§ Aim
Update the passage on the French burqini ban, starting at "French court overturns" and ending at "equality and fraternity.", and write "laïcité" wherever "secularism" appears.
[Start Excerpt]
French court overturns burqini ban as struggle between secularism and religious liberty rages

Ever since the French Revolution of 1789, France has aspired to an ideal of secular democracy completely free from the influence of any church or creed

France’s highest administrative court on Friday overturned a ban on burqinis in a coastal area of the south of France, capping a month of intense national scandal and international outrage.

In the last month, more than two dozen French cities and towns have outlawed the full-bodied swimsuit – designed for Muslim women to enjoy the beach while still observing traditional codes of modesty. Local governments had imposed the bans in the name of secularism because, for some, the burqini seemed an unwelcome display of religion threatening the basic French ideals of liberty, equality and fraternity.

But for many French Muslims and members of France’s intelligentsia, the bans sparked an instant outrage over an unnecessary crackdown on a non-existent problem. The same was true for millions of international observers, especially after images surfaced this week of a French police squadron surrounding a Muslim woman sunbathing on a beach in Nice, demanding that she remove portions of her clothing in broad daylight.

Wearing an outfit that fully covers the body to go to a beach does not correspond to our vision of living together, particularly with regard to the equality of men and women
Christian Estrosi, burqini critic

The French court ultimately agreed – calling burqini bans an insult to “fundamental freedoms” such as “the freedom of conscience and personal liberty”. And yet a significant majority of the French do not view the bans as a problem.

According to a poll released this week by the survey firm IFOP, 64 per cent approve of the state policing what Muslim women wear to the beach. Likewise, most of France’s major politicians – conservative and liberal – seem to agree that the burqini has no place in their county.

For those on the right, including former president Nicolas Sarkozy, the burqini is a “provocation”, a symbol of radical Islam in a country still reeling from the terrorist attacks in Paris last fall and in Nice in July. For those on the left, such as Prime Minister Manuel Valls, the burqini is a means of “enslavement,” the subjugation of women to a patriarchal religion. But these different objections to the burqini are rooted in the same soil: France’s unique – some would say bizarre – ideology of secularism.
[End Excerpt]
[Start Entries provided]
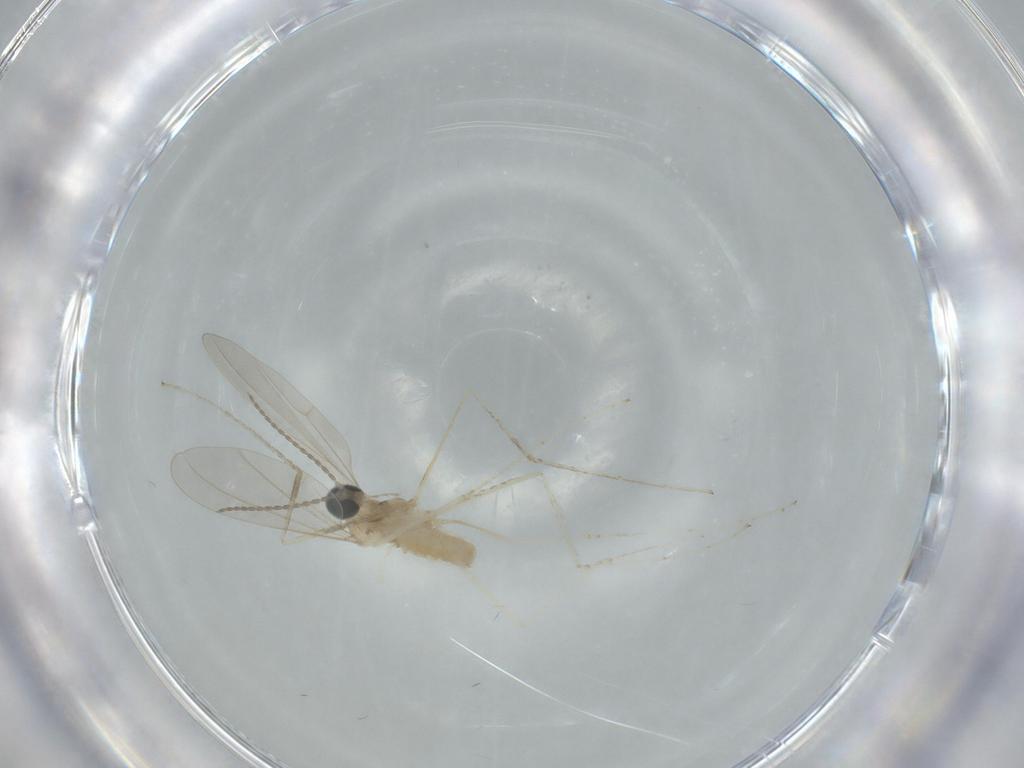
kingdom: Animalia
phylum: Arthropoda
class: Insecta
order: Diptera
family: Cecidomyiidae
[End Entries provided]
§ Output of the task
French court overturns burqini ban as struggle between laïcité and religious liberty rages

Ever since the French Revolution of 1789, France has aspired to an ideal of secular democracy completely free from the influence of any church or creed

France’s highest administrative court on Friday overturned a ban on burqinis in a coastal area of the south of France, capping a month of intense national scandal and international outrage.

In the last month, more than two dozen French cities and towns have outlawed the full-bodied swimsuit – designed for Muslim women to enjoy the beach while still observing traditional codes of modesty. Local governments had imposed the bans in the name of laïcité because, for some, the burqini seemed an unwelcome display of religion threatening the basic French ideals of liberty, equality and fraternity.